The controversial proposals to transfer almost all Council services for the 4 Councils to one Council to provide has been discussed over the last few months, with an East Kent Scrutiny meeting in December rejecting the proposal due to lack of information and worries about the lack of democratic control in the proposals. the proposal was brought back to a special meeting today, but after 2 hours of discussion, the cross-Council committee could not come to a majority view on whether to change the previous recommendation after a vote to reject the report was tied 6-6.
A report in today's Folkestone Herald that Shepway was keen to sign up to the project was labelled "incorrect" by Shepway Chief Executive Alistair Stewart.
Shepway has 3 representatives on the Joint Scrutiny Committee (1 Lib Dem, 2 Conservative) and in both December and January they all voted against the proposals. In an email this afternoon to staff and councillors, Shepway Chief Executive Alistair Stewart gave the Council's current position:
"Some of you may have seen an article in today's Folkestone Herald about shared services. The article is based on a report that went to Dover District Council Cabinet on Monday. The article wrongly states that Shepway's Cabinet 'is expected to agree in principle' to share such services as ICT, benefits, environmental health, mail services and community safety with councils in Dover, Thanet and Canterbury.
"This is incorrect assumption on behalf of the reporter.
"Although shared HR, waste and recycling collections and landlord services have, or will, go ahead, I must stress again that we have serious concerns about the proposed joint services project. Our concerns are:
- The set up costs are unquantified
- The time scales seem unrealistic
- The financial model disadvantages authorities that have already started making significant efficiencies and transforming services
- There is a lack of clarity over how staff would be selected to run projects
- The report suggests more of the same rather than a fundamental rethink of service delivery
- There is to be limited member input into setting service levels and costs
"Shepway is supportive of the concept of sharing services to reduce our costs and/or improve our services to our community. But everyone at Shepway agrees that without formal agreement to satisfactorily address our concerns we will not be able to stay within the joint services project."
Lib Dem Councillor Tim Prater, who sits on the East Kent Joint Scrutiny Committee from Shepway, commented:
"The proposals at this time have too little detail, too little democratic control, and assume a 'one size fits all' approach to joint working that is simply a bad way of dealing with essential Council Services.
"We should look at every service in turn, and ask if it's currently as effective as it could be, and look at every option open to the Council. The East Kent proposals simply ruled that out.

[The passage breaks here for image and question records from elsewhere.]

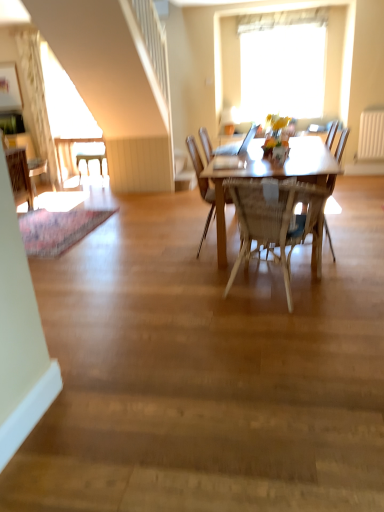
You are a GUI agent. You are given a task and a screenshot of the screen. Output one action in this format:
    pyautogui.click(x=<x>, y=<y>)
    Task: Click on the vacant space in between woven wood chair at center, marked as the 5th chair in a back-to-front arrangement, and light brown wooden table at center
    The image size is (384, 512).
    Given the screenshot: What is the action you would take?
    pyautogui.click(x=228, y=272)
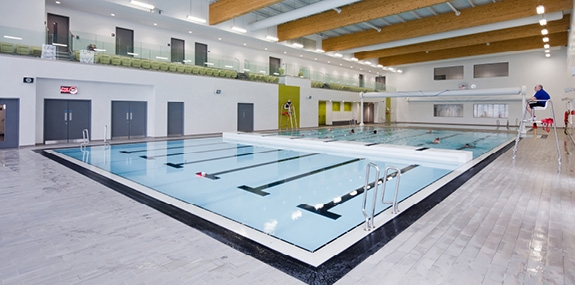
This screenshot has width=575, height=285. I want to click on tile floor, so click(x=519, y=214), click(x=51, y=223).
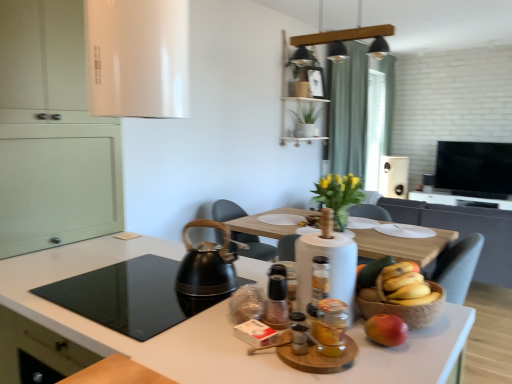
You are a GUI agent. You are given a task and a screenshot of the screen. Output one action in this format:
    pyautogui.click(x=<x>, y=<y>)
    Task: Click on the free point in front of black matte tea kettle at center
    The width and height of the screenshot is (512, 384).
    Given the screenshot: What is the action you would take?
    pyautogui.click(x=172, y=313)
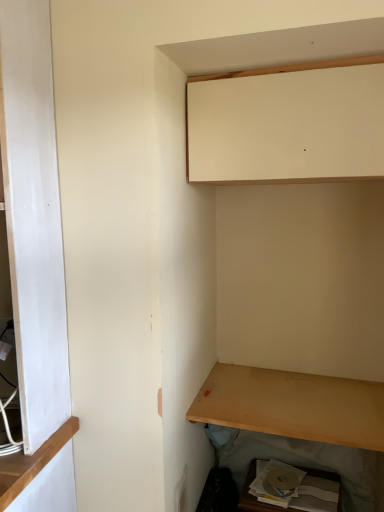
Question: From the image's perspective, is light brown wood shelf at lower right on top of matte cardboard box at lower right, acting as the 2th cabinetry starting from the top?

Choices:
 (A) no
 (B) yes

Answer: (B)

Question: Is light brown wood shelf at lower right facing towards matte cardboard box at lower right, placed as the 1th cabinetry when sorted from bottom to top?

Choices:
 (A) no
 (B) yes

Answer: (A)

Question: Does light brown wood shelf at lower right have a greater width compared to matte cardboard box at lower right, placed as the 1th cabinetry when sorted from bottom to top?

Choices:
 (A) yes
 (B) no

Answer: (A)

Question: Is light brown wood shelf at lower right positioned behind matte cardboard box at lower right, placed as the 1th cabinetry when sorted from bottom to top?

Choices:
 (A) yes
 (B) no

Answer: (B)

Question: From a real-world perspective, is light brown wood shelf at lower right on matte cardboard box at lower right, acting as the 2th cabinetry starting from the top?

Choices:
 (A) no
 (B) yes

Answer: (B)

Question: Considering the relative sizes of light brown wood shelf at lower right and matte cardboard box at lower right, placed as the 1th cabinetry when sorted from bottom to top, in the image provided, is light brown wood shelf at lower right bigger than matte cardboard box at lower right, placed as the 1th cabinetry when sorted from bottom to top,?

Choices:
 (A) yes
 (B) no

Answer: (B)

Question: Considering the relative positions of matte cardboard box at lower right, placed as the 1th cabinetry when sorted from bottom to top, and matte white cabinet at upper center, which is the second cabinetry in bottom-to-top order, in the image provided, is matte cardboard box at lower right, placed as the 1th cabinetry when sorted from bottom to top, in front of matte white cabinet at upper center, which is the second cabinetry in bottom-to-top order,?

Choices:
 (A) no
 (B) yes

Answer: (A)

Question: Considering the relative sizes of matte cardboard box at lower right, placed as the 1th cabinetry when sorted from bottom to top, and matte white cabinet at upper center, the 1th cabinetry viewed from the top, in the image provided, is matte cardboard box at lower right, placed as the 1th cabinetry when sorted from bottom to top, bigger than matte white cabinet at upper center, the 1th cabinetry viewed from the top,?

Choices:
 (A) yes
 (B) no

Answer: (B)

Question: Is matte cardboard box at lower right, acting as the 2th cabinetry starting from the top, at the right side of matte white cabinet at upper center, which is the second cabinetry in bottom-to-top order?

Choices:
 (A) no
 (B) yes

Answer: (B)

Question: From the image's perspective, is matte cardboard box at lower right, placed as the 1th cabinetry when sorted from bottom to top, beneath matte white cabinet at upper center, which is the second cabinetry in bottom-to-top order?

Choices:
 (A) yes
 (B) no

Answer: (A)

Question: From the image's perspective, is matte cardboard box at lower right, acting as the 2th cabinetry starting from the top, above matte white cabinet at upper center, which is the second cabinetry in bottom-to-top order?

Choices:
 (A) yes
 (B) no

Answer: (B)

Question: Considering the relative sizes of matte cardboard box at lower right, acting as the 2th cabinetry starting from the top, and matte white cabinet at upper center, the 1th cabinetry viewed from the top, in the image provided, is matte cardboard box at lower right, acting as the 2th cabinetry starting from the top, wider than matte white cabinet at upper center, the 1th cabinetry viewed from the top,?

Choices:
 (A) yes
 (B) no

Answer: (B)

Question: Is the surface of matte white cabinet at upper center, which is the second cabinetry in bottom-to-top order, in direct contact with matte cardboard box at lower right, placed as the 1th cabinetry when sorted from bottom to top?

Choices:
 (A) yes
 (B) no

Answer: (B)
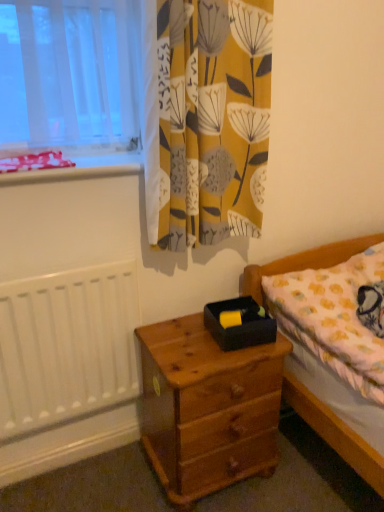
Question: Is yellow fabric curtain at upper center beside white painted radiator at left?

Choices:
 (A) yes
 (B) no

Answer: (B)

Question: Would you say yellow fabric curtain at upper center contains white painted radiator at left?

Choices:
 (A) no
 (B) yes

Answer: (A)

Question: Can you confirm if yellow fabric curtain at upper center is positioned to the right of white painted radiator at left?

Choices:
 (A) no
 (B) yes

Answer: (B)

Question: Is yellow fabric curtain at upper center at the left side of white painted radiator at left?

Choices:
 (A) no
 (B) yes

Answer: (A)

Question: Can you confirm if yellow fabric curtain at upper center is thinner than white painted radiator at left?

Choices:
 (A) yes
 (B) no

Answer: (B)

Question: Does yellow fabric curtain at upper center have a lesser height compared to white painted radiator at left?

Choices:
 (A) no
 (B) yes

Answer: (A)

Question: From the image's perspective, is black matte box at center below wooden nightstand at lower center?

Choices:
 (A) no
 (B) yes

Answer: (A)

Question: Would you say black matte box at center is outside wooden nightstand at lower center?

Choices:
 (A) no
 (B) yes

Answer: (B)

Question: Is black matte box at center further to the viewer compared to wooden nightstand at lower center?

Choices:
 (A) no
 (B) yes

Answer: (B)

Question: Can you confirm if black matte box at center is positioned to the right of wooden nightstand at lower center?

Choices:
 (A) yes
 (B) no

Answer: (A)

Question: Is black matte box at center shorter than wooden nightstand at lower center?

Choices:
 (A) yes
 (B) no

Answer: (A)

Question: Is wooden nightstand at lower center completely or partially inside black matte box at center?

Choices:
 (A) yes
 (B) no

Answer: (B)

Question: From the image's perspective, is wooden nightstand at lower center over red plastic tray at upper left?

Choices:
 (A) no
 (B) yes

Answer: (A)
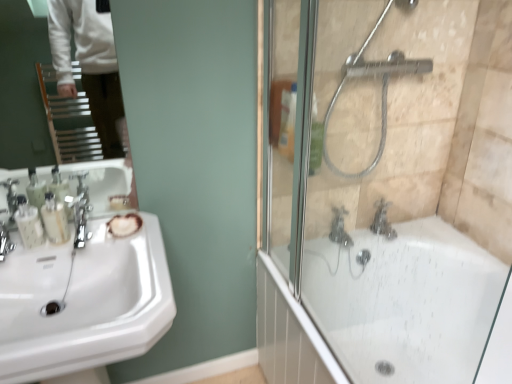
Question: In the image, is white glossy bathtub at right on the left side or the right side of satin nickel faucet at lower right, the 2th tap viewed from the left?

Choices:
 (A) right
 (B) left

Answer: (B)

Question: Considering the positions of white glossy bathtub at right and satin nickel faucet at lower right, arranged as the first tap when viewed from the right, in the image, is white glossy bathtub at right wider or thinner than satin nickel faucet at lower right, arranged as the first tap when viewed from the right,?

Choices:
 (A) thin
 (B) wide

Answer: (B)

Question: Estimate the real-world distances between objects in this image. Which object is closer to the satin nickel faucet at left, positioned as the 2th faucet in right-to-left order?

Choices:
 (A) polished chrome faucet at left, the 2th faucet viewed from the left
 (B) translucent glass shower door at right
 (C) translucent plastic soap dispenser at left, positioned as the first toiletry in right-to-left order
 (D) white glossy bathtub at right
 (E) satin nickel faucet at lower right, the 2th tap viewed from the left

Answer: (C)

Question: Estimate the real-world distances between objects in this image. Which object is closer to the silver metallic showerhead at upper right?

Choices:
 (A) matte white toothbrushes at left, which appears as the 1th toiletry when viewed from the left
 (B) silver metallic faucet at lower right, marked as the 1th tap in a left-to-right arrangement
 (C) translucent plastic soap dispenser at left, the second toiletry from the left
 (D) satin nickel faucet at lower right, arranged as the first tap when viewed from the right
 (E) white glossy bathtub at right

Answer: (D)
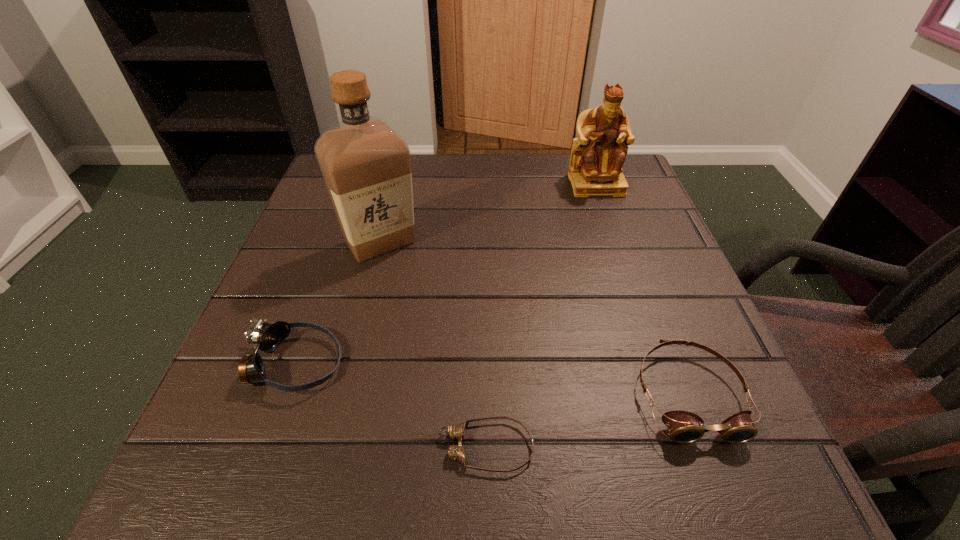
What are the coordinates of `liquor` in the screenshot? It's located at (366, 166).

This screenshot has height=540, width=960. I want to click on the tallest object, so click(366, 166).

At what (x,y) coordinates should I click in order to perform the action: click on figurine. Please return your answer as a coordinate pair (x, y). The image size is (960, 540). Looking at the image, I should click on (598, 154).

Where is `the farthest object`? This screenshot has width=960, height=540. the farthest object is located at coordinates (598, 154).

At what (x,y) coordinates should I click in order to perform the action: click on the leftmost goggles. Please return your answer as a coordinate pair (x, y). Looking at the image, I should click on (266, 337).

The image size is (960, 540). In order to click on the rightmost goggles in this screenshot , I will do `click(684, 427)`.

This screenshot has width=960, height=540. Find the location of `the shortest goggles`. the shortest goggles is located at coordinates click(x=456, y=452).

Where is `the second goggles from left to right`? The height and width of the screenshot is (540, 960). the second goggles from left to right is located at coordinates (456, 452).

You are a GUI agent. You are given a task and a screenshot of the screen. Output one action in this format:
    pyautogui.click(x=<x>, y=<y>)
    Task: Click on the vacant space located 0.130m on the front-facing side of the tallest object
    This screenshot has height=540, width=960.
    Given the screenshot: What is the action you would take?
    pyautogui.click(x=361, y=319)

Identify the location of vacant region located on the front-facing side of the fourth shortest object. (622, 259).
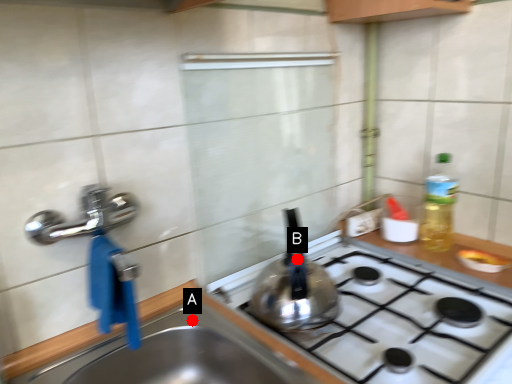
Question: Two points are circled on the image, labeled by A and B beside each circle. Which point is farther to the camera?

Choices:
 (A) A is further
 (B) B is further

Answer: (A)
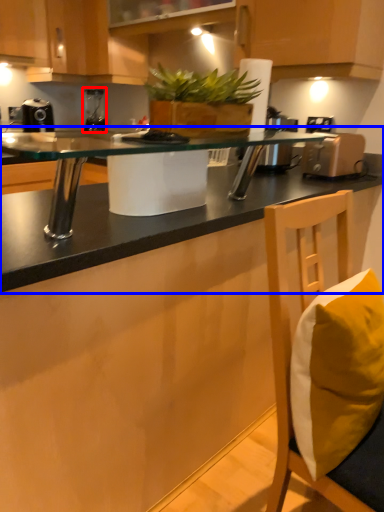
Question: Which object appears farthest to the camera in this image, coffee machine (highlighted by a red box) or countertop (highlighted by a blue box)?

Choices:
 (A) coffee machine
 (B) countertop

Answer: (A)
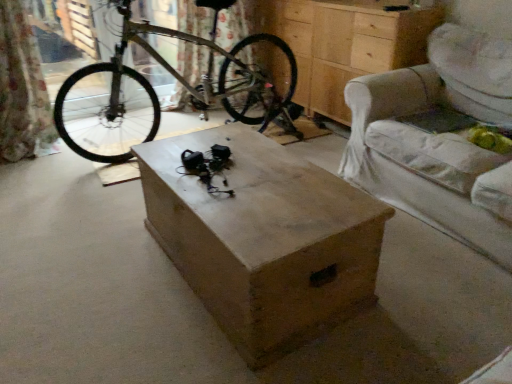
This screenshot has width=512, height=384. What do you see at coordinates (156, 94) in the screenshot?
I see `silver metallic bicycle at center` at bounding box center [156, 94].

Where is `silver metallic bicycle at center`? This screenshot has height=384, width=512. silver metallic bicycle at center is located at coordinates (156, 94).

Where is `light beige fabric armchair at right`? This screenshot has width=512, height=384. light beige fabric armchair at right is located at coordinates (442, 132).

Find the location of a particular element. The width and height of the screenshot is (512, 384). silver metallic bicycle at center is located at coordinates (156, 94).

Which of these two, wooden chest of drawers at center or wooden box at center, stands shorter?

With less height is wooden box at center.

Is wooden chest of drawers at center further to the viewer compared to wooden box at center?

Yes, wooden chest of drawers at center is further from the camera.

Considering the positions of objects wooden chest of drawers at center and wooden box at center in the image provided, who is more to the left, wooden chest of drawers at center or wooden box at center?

wooden box at center is more to the left.

Choose the correct answer: Is wooden chest of drawers at center inside wooden box at center or outside it?

wooden chest of drawers at center lies outside wooden box at center.

From a real-world perspective, is light beige fabric armchair at right physically above wooden box at center?

Yes, from a real-world perspective, light beige fabric armchair at right is on top of wooden box at center.

Is light beige fabric armchair at right not near wooden box at center?

Actually, light beige fabric armchair at right and wooden box at center are a little close together.

Considering the positions of point (485, 189) and point (330, 208), is point (485, 189) closer or farther from the camera than point (330, 208)?

Point (485, 189) appears to be farther away from the viewer than point (330, 208).

The image size is (512, 384). Find the location of `table below the light beige fabric armchair at right (from a real-world perspective)`. table below the light beige fabric armchair at right (from a real-world perspective) is located at coordinates (264, 240).

In the scene shown: Can you confirm if silver metallic bicycle at center is bigger than wooden box at center?

Indeed, silver metallic bicycle at center has a larger size compared to wooden box at center.

Is silver metallic bicycle at center far away from wooden box at center?

Yes.

In terms of height, does silver metallic bicycle at center look taller or shorter compared to wooden box at center?

Clearly, silver metallic bicycle at center is taller compared to wooden box at center.

From a real-world perspective, which is physically above, wooden chest of drawers at center or silver metallic bicycle at center?

silver metallic bicycle at center.

Consider the image. Which object is positioned more to the left, wooden chest of drawers at center or silver metallic bicycle at center?

silver metallic bicycle at center is more to the left.

In the image, is wooden chest of drawers at center positioned in front of or behind silver metallic bicycle at center?

wooden chest of drawers at center is behind silver metallic bicycle at center.

Considering the points (333, 59) and (93, 105), which point is in front, point (333, 59) or point (93, 105)?

The point (333, 59) is more forward.

How different are the orientations of wooden box at center and wooden chest of drawers at center in degrees?

The angular difference between wooden box at center and wooden chest of drawers at center is 1.16 degrees.

From a real-world perspective, relative to wooden chest of drawers at center, is wooden box at center vertically above or below?

In terms of real-world spatial position, wooden box at center is below wooden chest of drawers at center.

Is wooden box at center in contact with wooden chest of drawers at center?

No.

From the image's perspective, is wooden box at center located above wooden chest of drawers at center?

No, from the image's perspective, wooden box at center is not above wooden chest of drawers at center.

Is light beige fabric armchair at right facing towards silver metallic bicycle at center?

No, light beige fabric armchair at right is not turned towards silver metallic bicycle at center.

Who is shorter, light beige fabric armchair at right or silver metallic bicycle at center?

light beige fabric armchair at right.

Is light beige fabric armchair at right thinner than silver metallic bicycle at center?

Yes.

Image resolution: width=512 pixels, height=384 pixels. What are the coordinates of `bicycle above the light beige fabric armchair at right (from the image's perspective)` in the screenshot? It's located at (156, 94).

Is silver metallic bicycle at center oriented towards light beige fabric armchair at right?

No, silver metallic bicycle at center is not aimed at light beige fabric armchair at right.

Is light beige fabric armchair at right located within silver metallic bicycle at center?

That's incorrect, light beige fabric armchair at right is not inside silver metallic bicycle at center.

Which object is closer to the camera, silver metallic bicycle at center or light beige fabric armchair at right?

Positioned in front is light beige fabric armchair at right.

Does silver metallic bicycle at center have a larger size compared to light beige fabric armchair at right?

Correct, silver metallic bicycle at center is larger in size than light beige fabric armchair at right.

The image size is (512, 384). What are the coordinates of `table below the wooden chest of drawers at center (from a real-world perspective)` in the screenshot? It's located at (264, 240).

Image resolution: width=512 pixels, height=384 pixels. In the image, there is a wooden box at center. What are the coordinates of `armchair above it (from the image's perspective)` in the screenshot? It's located at (442, 132).

Which object lies further to the anchor point light beige fabric armchair at right, wooden chest of drawers at center or silver metallic bicycle at center?

The object further to light beige fabric armchair at right is silver metallic bicycle at center.

When comparing their distances from light beige fabric armchair at right, does wooden box at center or wooden chest of drawers at center seem closer?

wooden chest of drawers at center lies closer to light beige fabric armchair at right than the other object.

Which object lies nearer to the anchor point silver metallic bicycle at center, wooden chest of drawers at center or light beige fabric armchair at right?

wooden chest of drawers at center is positioned closer to the anchor silver metallic bicycle at center.

Based on the photo, considering their positions, is wooden chest of drawers at center positioned closer to wooden box at center than silver metallic bicycle at center?

silver metallic bicycle at center is positioned closer to the anchor wooden box at center.

Estimate the real-world distances between objects in this image. Which object is further from silver metallic bicycle at center, wooden box at center or wooden chest of drawers at center?

Based on the image, wooden box at center appears to be further to silver metallic bicycle at center.

Considering their positions, is wooden box at center positioned further to silver metallic bicycle at center than light beige fabric armchair at right?

light beige fabric armchair at right is positioned further to the anchor silver metallic bicycle at center.

From the image, which object appears to be nearer to wooden box at center, silver metallic bicycle at center or light beige fabric armchair at right?

light beige fabric armchair at right is positioned closer to the anchor wooden box at center.

Considering their positions, is light beige fabric armchair at right positioned closer to silver metallic bicycle at center than wooden chest of drawers at center?

The object closer to silver metallic bicycle at center is wooden chest of drawers at center.

What are the coordinates of `bicycle between wooden box at center and wooden chest of drawers at center along the z-axis` in the screenshot? It's located at tap(156, 94).

The height and width of the screenshot is (384, 512). What are the coordinates of `armchair between wooden box at center and wooden chest of drawers at center along the z-axis` in the screenshot? It's located at pyautogui.click(x=442, y=132).

Find the location of a particular element. table between silver metallic bicycle at center and light beige fabric armchair at right in the horizontal direction is located at coordinates (264, 240).

What are the coordinates of `chest of drawers between silver metallic bicycle at center and light beige fabric armchair at right from left to right` in the screenshot? It's located at (346, 45).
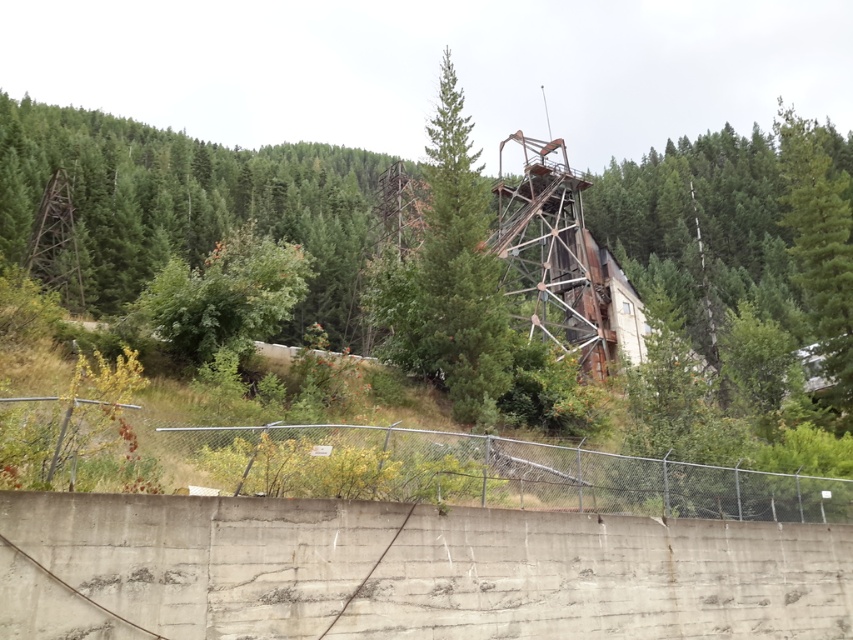
This screenshot has height=640, width=853. Describe the element at coordinates (450, 273) in the screenshot. I see `green matte tree at center` at that location.

Who is more distant from viewer, (466, 234) or (810, 236)?

The point (810, 236) is behind.

The image size is (853, 640). What are the coordinates of `green matte tree at center` in the screenshot? It's located at (450, 273).

Where is `green matte tree at center`? This screenshot has height=640, width=853. green matte tree at center is located at coordinates (450, 273).

Does rusty metal structure at center appear on the right side of metal chain-link fence at center?

Incorrect, rusty metal structure at center is not on the right side of metal chain-link fence at center.

The image size is (853, 640). What do you see at coordinates (187, 204) in the screenshot?
I see `rusty metal structure at center` at bounding box center [187, 204].

Who is more distant from viewer, (107, 257) or (506, 456)?

Positioned behind is point (107, 257).

You are a GUI agent. You are given a task and a screenshot of the screen. Output one action in this format:
    pyautogui.click(x=<x>, y=<y>)
    Task: Click on the rusty metal structure at center
    The width and height of the screenshot is (853, 640).
    Given the screenshot: What is the action you would take?
    pyautogui.click(x=187, y=204)

Is rusty metal structure at center bigger than green matte tree at upper right?

No.

Between point (778, 237) and point (828, 328), which one is positioned behind?

The point (778, 237) is behind.

Is point (676, 291) closer to viewer compared to point (798, 269)?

"There has been cross-Party agreement in Shepway from the Liberal Democrats and Conservatives that this is not right for Shepway. If other Councils wish to proceed then that's their choice: good luck to them, and they'll need it. if there are not fundamental changes to the project, I hope and believe that when Shepway Councillors are asked to vote on whether to join this project over the next few months, we will give a firm and united 'no'."